Les avions lâchent aussi quelques bombes
sur la
ville, alors qu'une escadre de zeppelins bombarde la cote Est de
l'Angleterre: modeste prélude aux destructions massives de
la
guerre suivante. Le
black-out est imposé à partir d’octobre
1916 et
dorénavant les avions sont signalés par les
sirènes et le tocsin. Les instituteurs conduisent leurs
élèves à l’abri à
la cave. Le fameux
casque à pointe a été
remplacé par le
casque d’acier dont Jean voit le premier exemplaire en
novembre
1916. Durant les quatre années des prisonniers
de multiples
nationalités auront transité par la gare: Français
soulagés, Russes affamés,
Américains tout à la fin; des troupes sans nombre
seront passées avec armes et bagages en direction de
l’Ouest, des espions auront été
fusillés, la
grippe espagnole aura fait des ravages, Alfred Schmitt aura
été tué au front.
On
ne peut éviter de se poser la question à la
lecture de
ces cahiers: de quel côté penchaient les sentiments
patriotiques de Jean Obrecht?

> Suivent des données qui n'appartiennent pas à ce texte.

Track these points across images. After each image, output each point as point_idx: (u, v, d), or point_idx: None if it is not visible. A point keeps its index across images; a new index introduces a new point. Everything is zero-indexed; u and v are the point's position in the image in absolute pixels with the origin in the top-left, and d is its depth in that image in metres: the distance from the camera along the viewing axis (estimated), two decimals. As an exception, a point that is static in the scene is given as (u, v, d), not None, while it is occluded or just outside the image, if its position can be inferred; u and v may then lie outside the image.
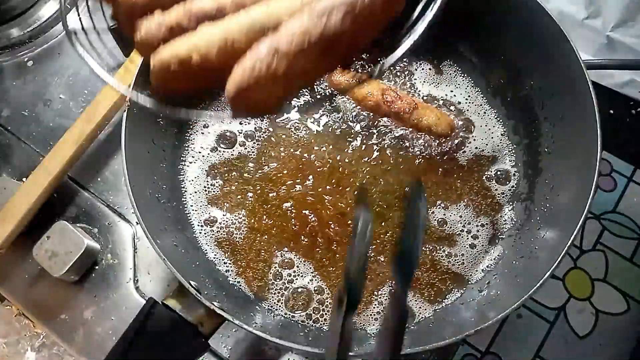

C’est
d’ailleurs une
interrogation qui vaudrait pour maints de ses compatriotes alsaciens.
Né «au temps des Français» et
baptisé
Jean, il n’est devenu allemand qu’à
l’âge de 11 ans et aurait pu garder un certain
attachement
à sa première patrie. En fait, il semble que son
statut
de fonctionnaire allemand ait déterminé, par sens
du
devoir, son sentiment d’appartenance à la nation
allemande. Il est indéniable que Jean se sent
d’abord
allemand. Quand il parle des Français ils les
désigne
généralement comme
l’«ennemi». Il
n’éprouve aucune sympathie pour les
«francs-tireurs», ces civils qui s’en
prennent aux
militaires allemands, mais, dans ce cas, c’est sans doute
plus
par amour de l’ordre que par dévouement
à la cause
impériale: la guerre est l’affaire des militaires.
Pourtant son patriotisme ne dégénère
jamais en
nationalisme et encore moins en chauvinisme. Son tempérament
calme et réfléchi, sa piété
sincère
et sans doute aussi le relativisme
historique inculqué par
le
destin au peuple alsacien, lui interdisent tout fanatisme.
Progressivement, la durée et les malheurs de la guerre
l’ont conduit à considérer les deux
adversaires
comme les victimes d’une même catastrophe.